### The task
Please return every line in the entries below with the word "down" in it.

### Given records
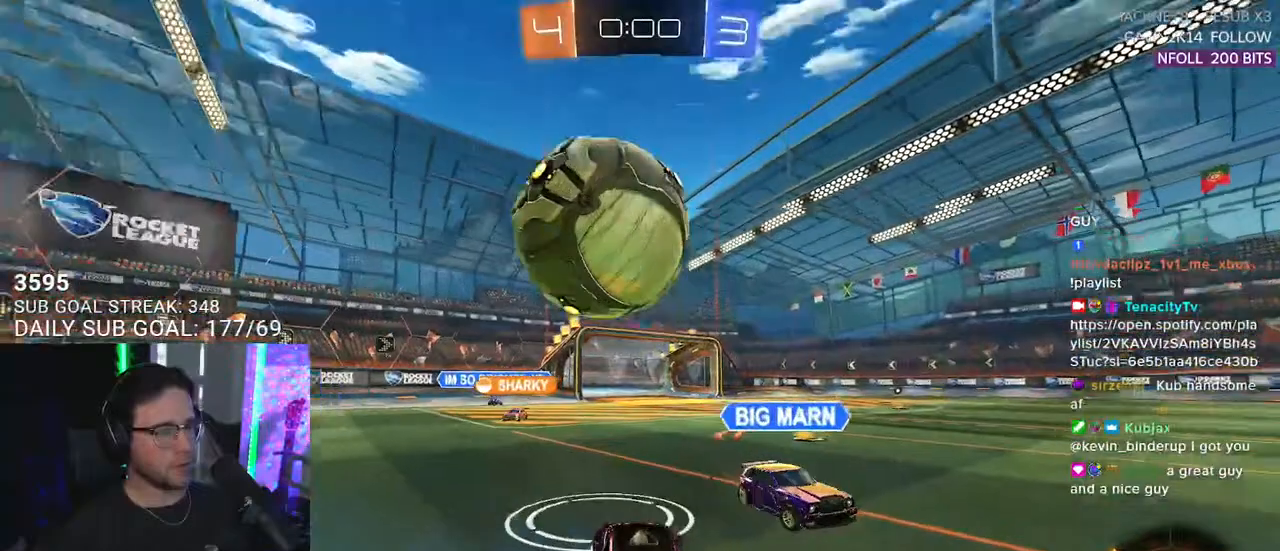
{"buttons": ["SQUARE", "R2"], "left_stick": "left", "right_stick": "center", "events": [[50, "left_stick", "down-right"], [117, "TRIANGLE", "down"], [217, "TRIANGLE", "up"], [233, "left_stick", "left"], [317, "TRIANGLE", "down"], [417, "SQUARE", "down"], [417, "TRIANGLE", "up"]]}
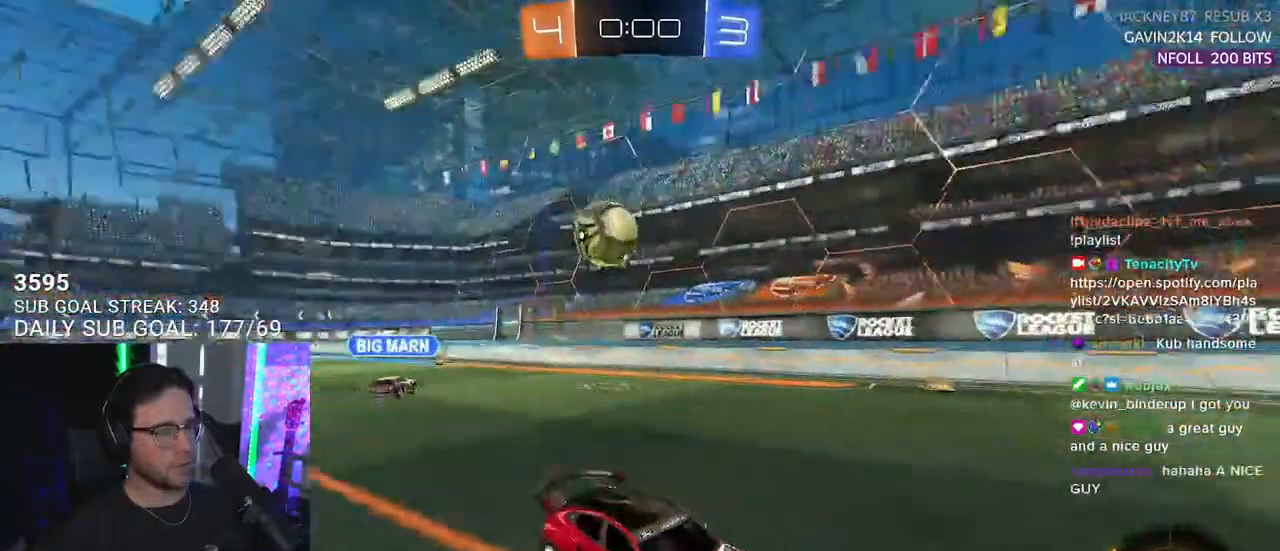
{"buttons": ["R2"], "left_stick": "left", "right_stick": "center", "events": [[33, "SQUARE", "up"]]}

...

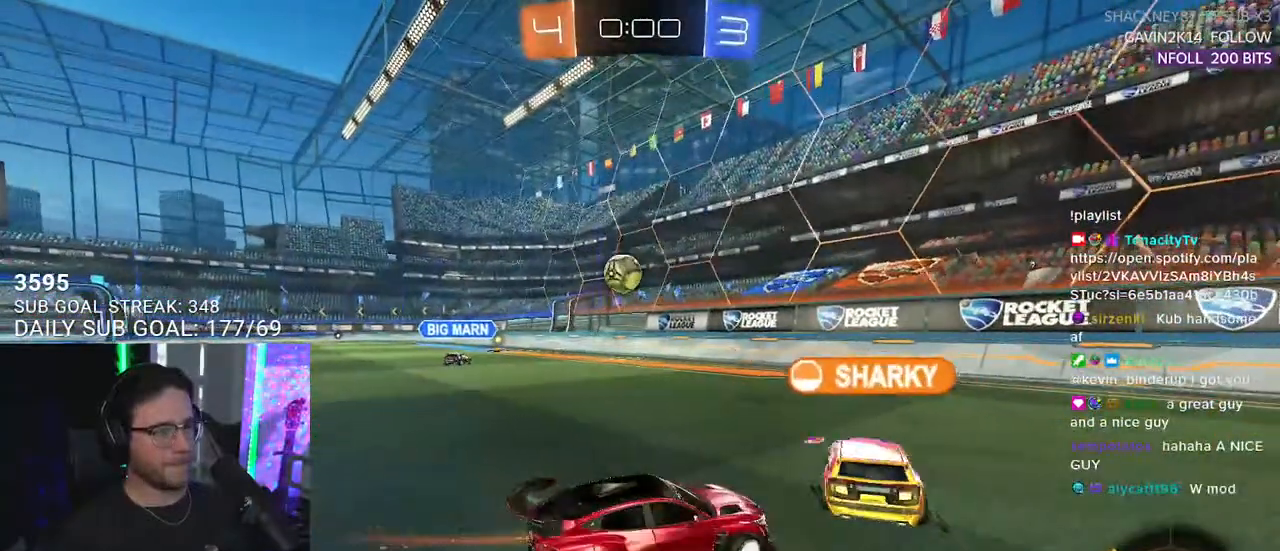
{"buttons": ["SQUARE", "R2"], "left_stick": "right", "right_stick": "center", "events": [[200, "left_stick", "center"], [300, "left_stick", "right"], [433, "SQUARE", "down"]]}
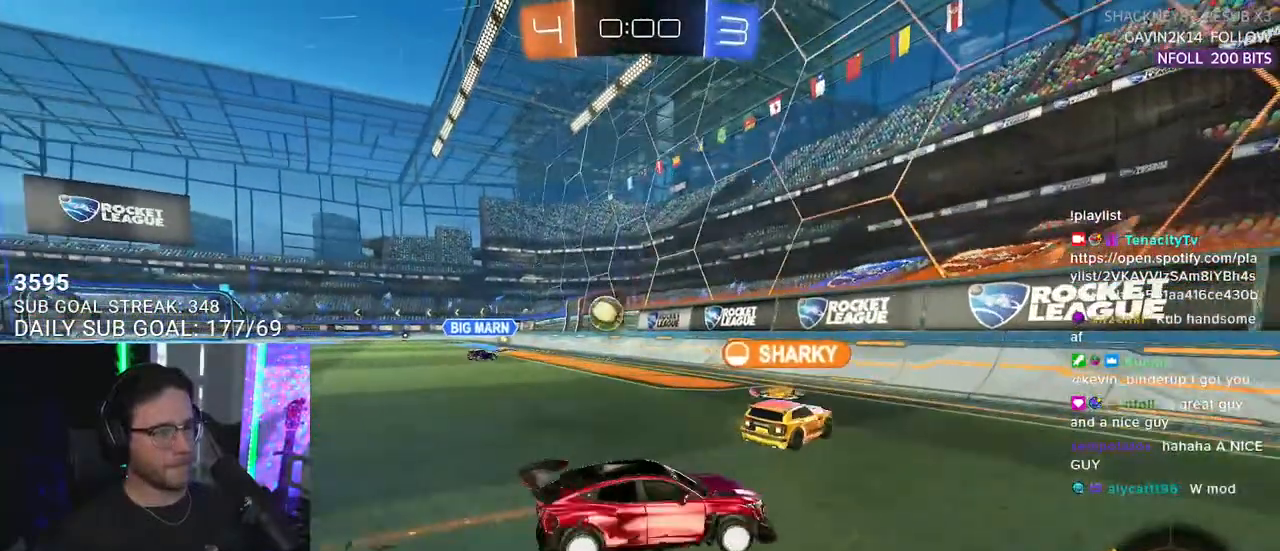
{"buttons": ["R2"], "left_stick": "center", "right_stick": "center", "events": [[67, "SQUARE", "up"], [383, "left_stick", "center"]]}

### Task solution
{"buttons": ["SQUARE", "R2"], "left_stick": "left", "right_stick": "center", "events": [[50, "left_stick", "down-right"], [117, "TRIANGLE", "down"], [217, "TRIANGLE", "up"], [233, "left_stick", "left"], [317, "TRIANGLE", "down"], [417, "SQUARE", "down"], [417, "TRIANGLE", "up"]]}
{"buttons": ["SQUARE", "R2"], "left_stick": "right", "right_stick": "center", "events": [[200, "left_stick", "center"], [300, "left_stick", "right"], [433, "SQUARE", "down"]]}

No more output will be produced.